■ Work instruction
Select each line in the records below that contains the word "Lernen", and copy those lines.

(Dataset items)

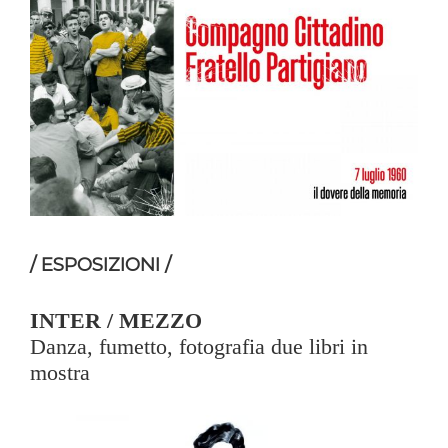
/ ESPOSIZIONI /
INTER / MEZZO
Danza, fumetto, fotografia due libri in
mostra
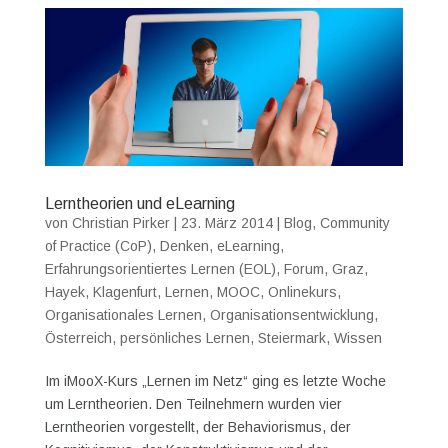
Lerntheorien und eLearning
von
Christian Pirker
|
23. März 2014
|
Blog
,
Community
of Practice (CoP)
,
Denken
,
eLearning
,
Erfahrungsorientiertes Lernen (EOL)
,
Forum
,
Graz
,
Hayek
,
Klagenfurt
,
Lernen
,
MOOC
,
Onlinekurs
,
Organisationales Lernen
,
Organisationsentwicklung
,
Österreich
,
persönliches Lernen
,
Steiermark
,
Wissen
Im iMooX-Kurs „Lernen im Netz“ ging es letzte Woche
um Lerntheorien. Den Teilnehmern wurden vier
Lerntheorien vorgestellt, der Behaviorismus, der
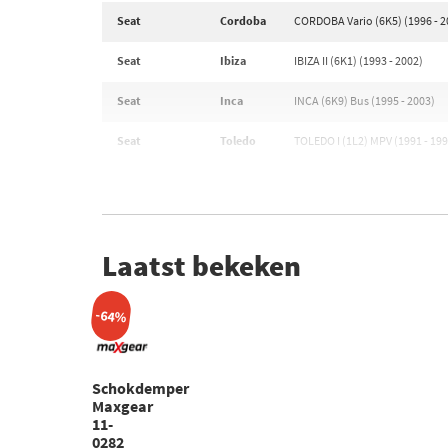
Seat
Cordoba
CORDOBA Vario (6K5) (1996 - 2
Seat
Ibiza
IBIZA II (6K1) (1993 - 2002)
Seat
Inca
INCA (6K9) Bus (1995 - 2003)
Seat
Toledo
TOLEDO I (1L2) MPV (1991 - 199
Laatst bekeken
-64%
Schokdemper
Maxgear
11-
0282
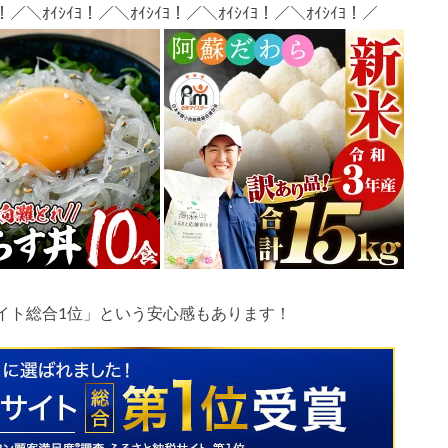
ﾖ！／＼ｵｲｼｲﾖ！／＼ｵｲｼｲﾖ！／＼ｵｲｼｲﾖ！／＼ｵｲｼｲﾖ！／
イト総合
1
位」という安心感もあります！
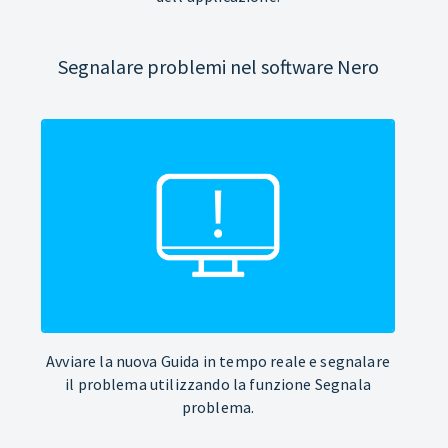
Segnalare problemi nel software Nero
Avviare la nuova Guida in tempo reale e segnalare
il problema utilizzando la funzione Segnala
problema.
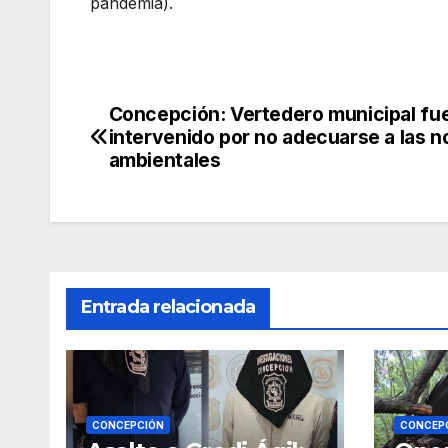
pandemia).
Concepción: Vertedero municipal fu
Navegación
intervenido por no adecuarse a las 
de
ambientales
entradas
Entrada relacionada
CONCEPCIÓN
CONCEP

■ Completed exercise
Erfahrungsorientiertes Lernen (EOL)
Lernen
Organisationales Lernen
persönliches Lernen
Im iMooX-Kurs „Lernen im Netz“ ging es letzte Woche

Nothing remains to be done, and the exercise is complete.